▸ EXERCISE AIM:
In two sentences, what does the article on Sanatan and Uttarakhand's future say?

▸ DOCUMENT SECTION:
-- BEGIN --

Sanatan, Silence, and the Struggle for Uttarakhand’s Future

After CM Pushkar Singh Dhami’s Sanatan assertion at the Hindustan Conclave, questions persist over unemployment, missing children, ecological degradation, and governance accountability in Uttarakhand.

By :  IDN
Update: 2026-02-27 15:06 GMT

At the Hindustan Conclave in Dehradun, Chief Minister Pushkar Singh Dhami declared that his government “cannot compromise on the issue of Sanatan,” presenting Sanatan Dharma as inseparable from the identity of Devbhoomi and India itself. His words were framed as cultural pride and civilisational continuity — a refusal to dilute his position even when global reports criticised his earlier speeches as “hate speech.” Dhami’s rhetorical strategy was clear: to merge cultural sovereignty with political legitimacy, to bind economic progress with spiritual heritage. Yet beneath the grandeur of this declaration lies a troubling silence — on vanished children from the hills of Uttarakhand, Himachal, and Jammu; on the unemployment crisis that scars the youth; on biodiversity that is rapidly eroding; and on the grassroots movements of paharis who raise questions about forests, rivers, and dams but remain unheard.

The invocation of Sanatan as a non-negotiable foundation of governance raises a fundamental question: does cultural identity become a shield against accountability? When Dhami asserts that speaking for Sanatan is not hate but pride, he positions himself as a defender of tradition. But what of the parents who search for their missing children, with no answers from the administration? What of the thousands of unemployed graduates who march in protest, demanding jobs, only to be met with indifference? According to government data, Uttarakhand’s unemployment rate has hovered around 4–5% in recent years, but among youth the figure is far higher, with surveys suggesting nearly one in five educated young people remains jobless. Can Sanatan alone feed them, employ them, or secure their future?

Equally pressing is the ecological crisis. Uttarakhand, a fragile Himalayan state, has witnessed devastating floods, landslides, and deforestation. Reports show that between 2001 and 2020, Uttarakhand lost nearly 1,200 square kilometres of forest cover, much of it to development projects and hydroelectric dams. The Chipko movement of the 1970s, led by pahari villagers, was a global symbol of ecological resistance. Today, similar voices rise against indiscriminate dam-building and mining, warning of biodiversity collapse. Yet the government’s rhetoric of “Viksit Uttarakhand” often sidelines these concerns, presenting development as highways and hydropower while ignoring the lived realities of paharis whose rivers dry, whose forests shrink, and whose livelihoods vanish. If Sanatan is about protecting dharma, does it not also mean protecting the sacred ecology of Devbhoomi?

-- END --

▸ RECORDED INFORMATION:

-- BEGIN --

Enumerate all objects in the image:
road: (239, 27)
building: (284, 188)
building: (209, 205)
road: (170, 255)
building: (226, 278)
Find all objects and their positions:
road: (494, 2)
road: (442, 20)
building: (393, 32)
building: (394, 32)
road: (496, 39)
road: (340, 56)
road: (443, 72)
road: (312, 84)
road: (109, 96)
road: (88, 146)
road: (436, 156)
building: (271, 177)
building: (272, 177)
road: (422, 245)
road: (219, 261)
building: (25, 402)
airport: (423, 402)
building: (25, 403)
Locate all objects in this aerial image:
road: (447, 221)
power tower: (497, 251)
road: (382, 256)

-- END --
-- BEGIN --

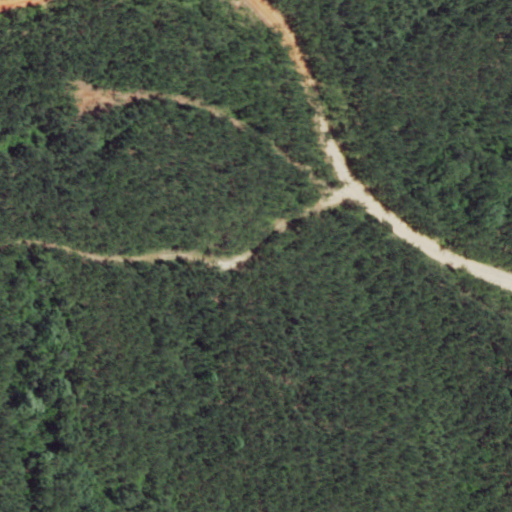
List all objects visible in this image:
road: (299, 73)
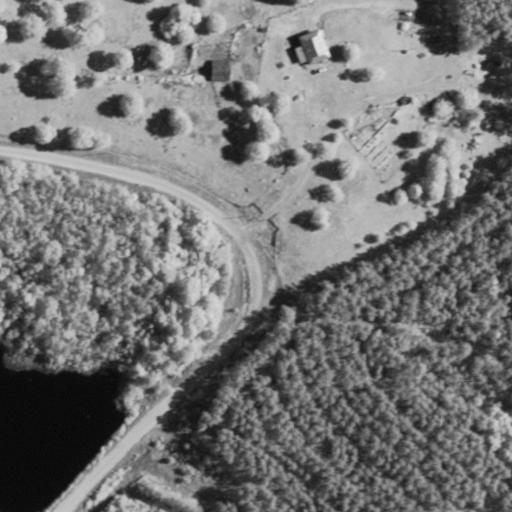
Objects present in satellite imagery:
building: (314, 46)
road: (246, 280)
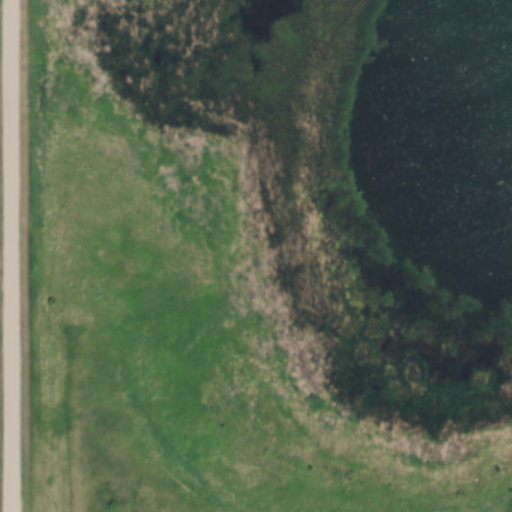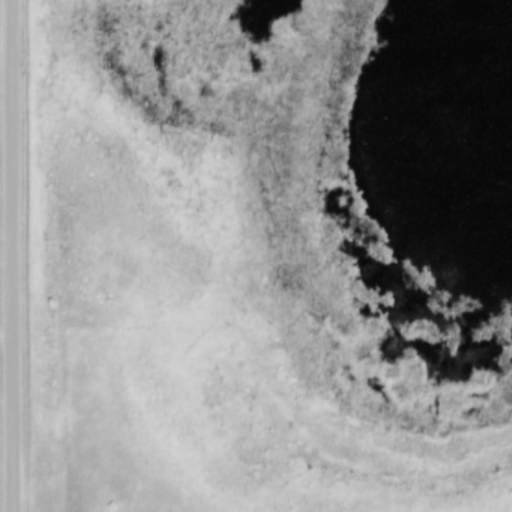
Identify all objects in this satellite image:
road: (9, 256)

-- END --

▸ IN RESPONSE:
At the Hindustan Conclave in Dehradun, Chief Minister Pushkar Singh Dhami declared that his government cannot compromise on the issue of Sanatan, presenting Sanatan Dharma as inseparable from the identity of Devbhoomi and of India. The article contends that this declaration is accompanied by silence on missing children, youth unemployment, and ecological damage, including the loss of nearly 1,200 square kilometers of forest cover between 2001 and 2020, and it asks whether cultural identity becomes a shield against accountability.